Upward operates with dual headquarters in Milwaukee and Seattle and employs a 20-person team. Its technology sits behind a growing number of platforms that need to move money quickly and responsibly, from instant worker payouts to branded card programs, allowing startups to launch features in weeks rather than months.

The company’s approach is rooted in experience. The founders previously worked at Remitly, where they saw firsthand how complex it can be for consumer-facing platforms to bring financial products to market. With Upward, they set out to build a simpler, unified system designed specifically for companies serving nontraditional users such as gig workers, creators, and solo entrepreneurs.

Upward client TipHaus, a Seattle-based company that builds financial tools for restaurant workers, uses the platform to power its HausMoney product, which allows workers to receive tips instantly rather than waiting for traditional payroll cycles.

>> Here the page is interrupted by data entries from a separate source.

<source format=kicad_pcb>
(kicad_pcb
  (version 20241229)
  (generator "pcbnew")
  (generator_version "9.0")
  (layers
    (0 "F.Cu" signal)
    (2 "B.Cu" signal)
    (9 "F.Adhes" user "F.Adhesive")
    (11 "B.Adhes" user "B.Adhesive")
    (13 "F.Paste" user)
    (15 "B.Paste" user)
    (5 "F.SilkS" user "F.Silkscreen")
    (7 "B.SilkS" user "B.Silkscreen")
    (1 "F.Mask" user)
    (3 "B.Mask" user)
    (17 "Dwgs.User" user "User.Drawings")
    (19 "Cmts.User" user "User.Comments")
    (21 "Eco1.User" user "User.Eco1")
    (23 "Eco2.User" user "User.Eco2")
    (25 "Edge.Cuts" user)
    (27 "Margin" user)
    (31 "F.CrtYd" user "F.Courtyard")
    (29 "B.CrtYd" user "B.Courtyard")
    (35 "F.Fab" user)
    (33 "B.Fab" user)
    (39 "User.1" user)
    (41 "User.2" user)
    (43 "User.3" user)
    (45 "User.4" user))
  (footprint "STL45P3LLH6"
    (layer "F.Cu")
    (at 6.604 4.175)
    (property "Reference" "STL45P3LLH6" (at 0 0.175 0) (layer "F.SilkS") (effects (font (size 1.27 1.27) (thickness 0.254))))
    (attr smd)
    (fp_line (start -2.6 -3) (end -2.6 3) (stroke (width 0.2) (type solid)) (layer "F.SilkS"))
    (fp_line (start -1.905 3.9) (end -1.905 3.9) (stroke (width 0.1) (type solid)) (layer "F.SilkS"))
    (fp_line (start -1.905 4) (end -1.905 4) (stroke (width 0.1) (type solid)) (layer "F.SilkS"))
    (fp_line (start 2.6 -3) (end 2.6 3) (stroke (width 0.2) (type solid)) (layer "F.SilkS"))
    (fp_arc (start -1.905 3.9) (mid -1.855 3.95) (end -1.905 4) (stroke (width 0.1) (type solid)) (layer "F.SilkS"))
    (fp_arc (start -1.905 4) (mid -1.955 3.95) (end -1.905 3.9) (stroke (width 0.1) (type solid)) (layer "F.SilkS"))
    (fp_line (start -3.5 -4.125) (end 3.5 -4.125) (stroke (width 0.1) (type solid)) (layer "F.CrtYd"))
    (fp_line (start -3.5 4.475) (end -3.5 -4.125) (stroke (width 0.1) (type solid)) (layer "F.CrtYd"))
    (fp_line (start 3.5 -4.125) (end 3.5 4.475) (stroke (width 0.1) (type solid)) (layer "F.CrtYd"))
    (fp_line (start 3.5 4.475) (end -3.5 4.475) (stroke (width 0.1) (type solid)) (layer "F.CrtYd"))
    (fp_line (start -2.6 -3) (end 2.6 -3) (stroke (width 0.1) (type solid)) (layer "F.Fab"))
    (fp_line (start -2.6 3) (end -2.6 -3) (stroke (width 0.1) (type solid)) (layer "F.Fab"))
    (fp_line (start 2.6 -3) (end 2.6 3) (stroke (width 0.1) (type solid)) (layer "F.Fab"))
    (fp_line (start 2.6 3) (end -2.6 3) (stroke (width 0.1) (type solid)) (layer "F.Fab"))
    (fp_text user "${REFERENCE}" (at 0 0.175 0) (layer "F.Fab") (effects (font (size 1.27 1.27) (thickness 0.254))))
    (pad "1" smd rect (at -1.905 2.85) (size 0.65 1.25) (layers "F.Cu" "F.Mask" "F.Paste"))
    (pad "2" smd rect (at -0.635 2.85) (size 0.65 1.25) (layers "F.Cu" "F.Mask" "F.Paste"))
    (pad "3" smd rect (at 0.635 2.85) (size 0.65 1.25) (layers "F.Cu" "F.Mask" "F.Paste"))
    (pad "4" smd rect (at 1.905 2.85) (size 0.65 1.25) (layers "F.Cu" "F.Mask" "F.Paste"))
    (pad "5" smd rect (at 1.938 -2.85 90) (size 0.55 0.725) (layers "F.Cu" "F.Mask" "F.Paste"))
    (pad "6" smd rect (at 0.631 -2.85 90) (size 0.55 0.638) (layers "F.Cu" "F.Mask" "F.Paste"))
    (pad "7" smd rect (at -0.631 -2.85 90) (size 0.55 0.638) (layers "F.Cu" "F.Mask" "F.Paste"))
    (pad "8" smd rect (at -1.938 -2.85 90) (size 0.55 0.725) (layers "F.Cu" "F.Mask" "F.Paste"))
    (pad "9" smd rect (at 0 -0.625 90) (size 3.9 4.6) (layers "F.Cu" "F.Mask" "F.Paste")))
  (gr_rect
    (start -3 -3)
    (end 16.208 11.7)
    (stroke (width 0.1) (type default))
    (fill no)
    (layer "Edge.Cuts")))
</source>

By embedding payouts directly into its software, TipHaus is able to focus its resources on scaling its product and customer base rather than building and maintaining its own financial infrastructure.

That focus has resonated with customers and investors. In November 2025, Upward raised $9.03 million in new funding, bringing its total capital raised to $12.28 million. The company now processes more than $10 million in monthly payment volume and reports strong year-over-year growth as more startups turn to embedded financial tools as a driver of user retention and scale.

As more software companies look to embed financial features into their products, Upward’s role is increasingly behind the scenes. By handling the complexity of payments, banking, and compliance, the company aims to help startups focus less on infrastructure and more on building, scaling, and serving their customers.